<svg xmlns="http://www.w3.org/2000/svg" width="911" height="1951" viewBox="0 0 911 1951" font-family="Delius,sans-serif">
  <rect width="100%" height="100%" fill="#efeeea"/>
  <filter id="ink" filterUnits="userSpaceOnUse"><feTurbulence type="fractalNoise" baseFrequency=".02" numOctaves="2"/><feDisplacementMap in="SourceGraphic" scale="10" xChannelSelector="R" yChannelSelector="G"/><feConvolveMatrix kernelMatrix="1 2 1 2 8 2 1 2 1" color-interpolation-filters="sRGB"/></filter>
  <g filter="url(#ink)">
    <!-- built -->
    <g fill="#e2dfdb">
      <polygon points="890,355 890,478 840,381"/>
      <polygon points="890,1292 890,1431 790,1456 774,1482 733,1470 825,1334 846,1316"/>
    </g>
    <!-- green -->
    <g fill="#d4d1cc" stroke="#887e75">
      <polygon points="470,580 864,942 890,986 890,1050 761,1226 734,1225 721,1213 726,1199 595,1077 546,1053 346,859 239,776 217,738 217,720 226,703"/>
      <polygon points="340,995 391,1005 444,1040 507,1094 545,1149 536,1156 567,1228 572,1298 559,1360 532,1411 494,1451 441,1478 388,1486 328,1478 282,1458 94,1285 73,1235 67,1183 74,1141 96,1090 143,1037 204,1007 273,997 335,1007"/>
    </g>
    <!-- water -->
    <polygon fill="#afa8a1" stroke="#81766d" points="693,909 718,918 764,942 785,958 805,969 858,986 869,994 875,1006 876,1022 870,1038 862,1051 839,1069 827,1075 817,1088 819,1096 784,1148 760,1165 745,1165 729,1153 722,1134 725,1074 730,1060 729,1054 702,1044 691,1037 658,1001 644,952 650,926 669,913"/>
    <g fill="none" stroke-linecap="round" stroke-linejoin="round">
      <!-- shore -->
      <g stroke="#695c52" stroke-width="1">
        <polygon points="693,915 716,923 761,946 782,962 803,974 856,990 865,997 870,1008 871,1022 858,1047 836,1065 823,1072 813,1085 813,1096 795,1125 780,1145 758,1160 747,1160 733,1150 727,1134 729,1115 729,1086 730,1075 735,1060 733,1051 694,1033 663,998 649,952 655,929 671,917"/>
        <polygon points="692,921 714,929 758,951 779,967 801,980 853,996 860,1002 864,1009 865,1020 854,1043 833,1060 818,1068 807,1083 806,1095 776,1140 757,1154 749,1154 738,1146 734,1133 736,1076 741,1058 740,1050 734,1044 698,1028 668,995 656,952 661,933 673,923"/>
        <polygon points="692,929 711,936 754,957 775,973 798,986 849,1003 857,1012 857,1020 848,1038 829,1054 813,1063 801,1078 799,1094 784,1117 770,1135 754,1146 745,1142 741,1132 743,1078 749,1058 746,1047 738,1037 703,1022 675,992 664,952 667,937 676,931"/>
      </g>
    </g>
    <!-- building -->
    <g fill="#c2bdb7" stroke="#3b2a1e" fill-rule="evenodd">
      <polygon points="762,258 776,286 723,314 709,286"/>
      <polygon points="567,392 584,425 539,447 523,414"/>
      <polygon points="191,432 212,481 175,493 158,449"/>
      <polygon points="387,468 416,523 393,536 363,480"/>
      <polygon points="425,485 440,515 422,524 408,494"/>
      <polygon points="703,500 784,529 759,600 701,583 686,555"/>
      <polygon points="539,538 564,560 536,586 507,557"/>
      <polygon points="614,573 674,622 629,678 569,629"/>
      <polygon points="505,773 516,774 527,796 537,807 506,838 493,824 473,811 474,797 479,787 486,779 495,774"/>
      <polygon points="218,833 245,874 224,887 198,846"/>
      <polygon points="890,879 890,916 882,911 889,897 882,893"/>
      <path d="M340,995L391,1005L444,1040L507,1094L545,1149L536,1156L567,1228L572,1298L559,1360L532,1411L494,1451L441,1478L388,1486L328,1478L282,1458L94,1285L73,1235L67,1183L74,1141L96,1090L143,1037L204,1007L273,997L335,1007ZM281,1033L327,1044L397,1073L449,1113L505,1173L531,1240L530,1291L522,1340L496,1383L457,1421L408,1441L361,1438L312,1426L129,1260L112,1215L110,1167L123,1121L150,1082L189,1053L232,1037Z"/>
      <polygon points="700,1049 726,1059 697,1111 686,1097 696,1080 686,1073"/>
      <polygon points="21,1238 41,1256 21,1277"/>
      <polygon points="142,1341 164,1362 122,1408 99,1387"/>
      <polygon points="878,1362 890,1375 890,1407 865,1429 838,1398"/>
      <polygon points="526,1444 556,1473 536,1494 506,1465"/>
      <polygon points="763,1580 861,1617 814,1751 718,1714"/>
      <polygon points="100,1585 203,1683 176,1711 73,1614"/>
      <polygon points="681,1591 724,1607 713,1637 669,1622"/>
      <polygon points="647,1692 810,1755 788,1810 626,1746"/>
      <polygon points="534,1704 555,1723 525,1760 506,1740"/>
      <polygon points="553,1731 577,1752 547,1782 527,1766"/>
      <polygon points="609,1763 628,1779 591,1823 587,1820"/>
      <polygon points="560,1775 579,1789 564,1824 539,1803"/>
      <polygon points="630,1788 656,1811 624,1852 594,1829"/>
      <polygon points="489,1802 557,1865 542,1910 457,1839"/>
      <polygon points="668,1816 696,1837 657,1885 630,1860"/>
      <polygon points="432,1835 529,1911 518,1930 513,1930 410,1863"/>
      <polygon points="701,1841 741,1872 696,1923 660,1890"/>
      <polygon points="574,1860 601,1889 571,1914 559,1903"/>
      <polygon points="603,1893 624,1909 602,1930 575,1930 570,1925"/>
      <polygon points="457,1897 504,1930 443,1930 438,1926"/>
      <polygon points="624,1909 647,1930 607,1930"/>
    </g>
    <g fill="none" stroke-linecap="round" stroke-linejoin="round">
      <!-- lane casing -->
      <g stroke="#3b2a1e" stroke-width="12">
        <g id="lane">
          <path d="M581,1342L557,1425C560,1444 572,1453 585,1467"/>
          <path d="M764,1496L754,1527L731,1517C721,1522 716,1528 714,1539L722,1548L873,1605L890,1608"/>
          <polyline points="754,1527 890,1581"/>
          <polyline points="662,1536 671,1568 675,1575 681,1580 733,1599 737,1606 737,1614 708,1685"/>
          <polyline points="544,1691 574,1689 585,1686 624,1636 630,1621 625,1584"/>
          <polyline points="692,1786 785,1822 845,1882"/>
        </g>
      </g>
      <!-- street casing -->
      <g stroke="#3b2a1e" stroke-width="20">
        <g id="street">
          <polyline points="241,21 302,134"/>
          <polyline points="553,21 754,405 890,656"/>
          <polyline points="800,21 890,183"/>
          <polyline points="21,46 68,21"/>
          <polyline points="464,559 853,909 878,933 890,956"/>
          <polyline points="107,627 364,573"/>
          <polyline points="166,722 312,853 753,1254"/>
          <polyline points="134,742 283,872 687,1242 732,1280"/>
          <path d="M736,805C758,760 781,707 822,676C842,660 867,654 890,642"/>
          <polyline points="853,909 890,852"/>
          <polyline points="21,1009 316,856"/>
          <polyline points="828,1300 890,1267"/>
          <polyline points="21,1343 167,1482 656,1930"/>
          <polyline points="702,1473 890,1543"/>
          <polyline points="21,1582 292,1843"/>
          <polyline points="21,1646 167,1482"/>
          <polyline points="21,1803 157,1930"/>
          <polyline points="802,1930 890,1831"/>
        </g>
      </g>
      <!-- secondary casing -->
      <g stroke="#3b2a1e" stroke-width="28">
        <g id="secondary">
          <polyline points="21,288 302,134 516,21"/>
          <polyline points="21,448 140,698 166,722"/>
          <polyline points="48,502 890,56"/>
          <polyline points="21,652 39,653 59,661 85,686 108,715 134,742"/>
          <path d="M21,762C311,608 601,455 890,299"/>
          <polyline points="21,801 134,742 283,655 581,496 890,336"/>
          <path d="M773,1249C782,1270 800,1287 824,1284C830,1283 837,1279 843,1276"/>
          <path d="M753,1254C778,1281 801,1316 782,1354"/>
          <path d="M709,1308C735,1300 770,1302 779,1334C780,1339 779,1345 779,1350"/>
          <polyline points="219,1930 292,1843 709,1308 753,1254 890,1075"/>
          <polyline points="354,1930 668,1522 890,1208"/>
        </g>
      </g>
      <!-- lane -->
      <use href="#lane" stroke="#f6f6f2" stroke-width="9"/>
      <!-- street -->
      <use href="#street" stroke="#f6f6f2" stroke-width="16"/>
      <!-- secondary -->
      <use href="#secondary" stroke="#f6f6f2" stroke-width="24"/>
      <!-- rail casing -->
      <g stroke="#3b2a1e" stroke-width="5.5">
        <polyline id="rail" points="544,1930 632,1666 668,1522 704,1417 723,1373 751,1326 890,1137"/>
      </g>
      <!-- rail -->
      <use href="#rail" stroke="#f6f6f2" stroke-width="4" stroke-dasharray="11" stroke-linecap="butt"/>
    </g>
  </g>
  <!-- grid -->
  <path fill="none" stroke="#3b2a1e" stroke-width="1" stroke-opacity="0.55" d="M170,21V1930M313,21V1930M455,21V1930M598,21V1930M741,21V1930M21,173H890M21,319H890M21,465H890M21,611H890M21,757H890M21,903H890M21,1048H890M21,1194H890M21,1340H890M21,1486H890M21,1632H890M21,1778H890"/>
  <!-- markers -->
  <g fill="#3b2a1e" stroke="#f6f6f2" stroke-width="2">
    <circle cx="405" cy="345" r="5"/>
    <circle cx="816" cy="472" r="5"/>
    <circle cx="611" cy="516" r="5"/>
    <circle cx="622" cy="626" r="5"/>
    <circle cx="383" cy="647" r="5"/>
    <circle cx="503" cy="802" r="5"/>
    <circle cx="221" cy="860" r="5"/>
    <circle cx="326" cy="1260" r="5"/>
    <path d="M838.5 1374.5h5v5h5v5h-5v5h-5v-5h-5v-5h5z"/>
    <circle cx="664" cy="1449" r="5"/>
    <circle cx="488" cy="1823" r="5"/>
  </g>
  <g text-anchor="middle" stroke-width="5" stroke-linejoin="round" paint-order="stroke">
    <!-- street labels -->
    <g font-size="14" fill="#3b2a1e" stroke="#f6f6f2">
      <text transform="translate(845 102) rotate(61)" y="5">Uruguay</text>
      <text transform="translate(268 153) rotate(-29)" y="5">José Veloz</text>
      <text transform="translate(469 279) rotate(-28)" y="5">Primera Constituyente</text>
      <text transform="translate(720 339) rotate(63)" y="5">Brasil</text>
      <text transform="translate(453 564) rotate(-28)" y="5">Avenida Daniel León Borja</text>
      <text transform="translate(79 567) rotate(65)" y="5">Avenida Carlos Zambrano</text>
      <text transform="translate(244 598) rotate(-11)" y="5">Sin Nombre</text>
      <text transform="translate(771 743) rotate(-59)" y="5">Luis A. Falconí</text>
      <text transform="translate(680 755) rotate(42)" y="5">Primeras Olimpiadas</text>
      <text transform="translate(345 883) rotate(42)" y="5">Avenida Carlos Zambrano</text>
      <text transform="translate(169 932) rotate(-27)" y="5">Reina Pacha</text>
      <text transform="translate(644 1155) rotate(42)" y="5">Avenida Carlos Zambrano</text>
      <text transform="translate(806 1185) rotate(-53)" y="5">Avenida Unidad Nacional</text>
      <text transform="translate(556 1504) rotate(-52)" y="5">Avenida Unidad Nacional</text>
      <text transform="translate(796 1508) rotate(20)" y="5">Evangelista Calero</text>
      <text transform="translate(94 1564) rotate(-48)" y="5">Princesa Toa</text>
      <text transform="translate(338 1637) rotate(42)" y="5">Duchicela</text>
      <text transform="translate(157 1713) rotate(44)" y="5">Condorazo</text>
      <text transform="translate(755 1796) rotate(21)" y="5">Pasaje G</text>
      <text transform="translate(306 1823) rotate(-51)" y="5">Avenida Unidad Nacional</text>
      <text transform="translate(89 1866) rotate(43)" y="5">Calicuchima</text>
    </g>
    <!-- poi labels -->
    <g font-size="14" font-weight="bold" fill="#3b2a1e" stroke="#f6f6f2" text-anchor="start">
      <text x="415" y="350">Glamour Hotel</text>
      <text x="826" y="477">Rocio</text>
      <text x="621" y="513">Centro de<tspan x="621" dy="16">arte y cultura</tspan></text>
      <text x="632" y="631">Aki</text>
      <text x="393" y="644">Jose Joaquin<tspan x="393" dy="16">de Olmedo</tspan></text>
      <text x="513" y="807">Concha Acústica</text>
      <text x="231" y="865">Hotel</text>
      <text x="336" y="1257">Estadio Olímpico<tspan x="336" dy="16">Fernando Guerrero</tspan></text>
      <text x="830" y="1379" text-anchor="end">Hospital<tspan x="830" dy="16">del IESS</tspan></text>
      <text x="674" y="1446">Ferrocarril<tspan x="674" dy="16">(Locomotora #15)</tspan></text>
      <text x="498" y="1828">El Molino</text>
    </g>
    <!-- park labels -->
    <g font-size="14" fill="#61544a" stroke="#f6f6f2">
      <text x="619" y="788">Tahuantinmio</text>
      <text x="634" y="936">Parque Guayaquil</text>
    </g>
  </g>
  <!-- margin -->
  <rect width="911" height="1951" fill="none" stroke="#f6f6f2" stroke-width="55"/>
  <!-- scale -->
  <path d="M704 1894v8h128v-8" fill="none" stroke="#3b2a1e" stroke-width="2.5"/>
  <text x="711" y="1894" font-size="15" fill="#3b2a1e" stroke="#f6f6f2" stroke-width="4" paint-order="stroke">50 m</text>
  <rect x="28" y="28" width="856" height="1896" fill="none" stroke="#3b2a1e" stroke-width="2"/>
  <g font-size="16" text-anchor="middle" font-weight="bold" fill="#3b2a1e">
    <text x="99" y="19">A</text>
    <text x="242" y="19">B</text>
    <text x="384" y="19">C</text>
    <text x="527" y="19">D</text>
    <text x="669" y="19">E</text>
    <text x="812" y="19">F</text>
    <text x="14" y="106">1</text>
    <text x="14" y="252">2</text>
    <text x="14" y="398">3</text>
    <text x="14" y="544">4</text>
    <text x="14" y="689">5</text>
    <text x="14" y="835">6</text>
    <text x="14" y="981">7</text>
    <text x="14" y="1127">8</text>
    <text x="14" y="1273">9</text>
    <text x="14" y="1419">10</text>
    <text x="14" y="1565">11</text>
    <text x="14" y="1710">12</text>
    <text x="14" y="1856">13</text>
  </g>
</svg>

— Task goal —
Work out how many lines in the data include "filter". Answer with the number only.

— Written answer —
2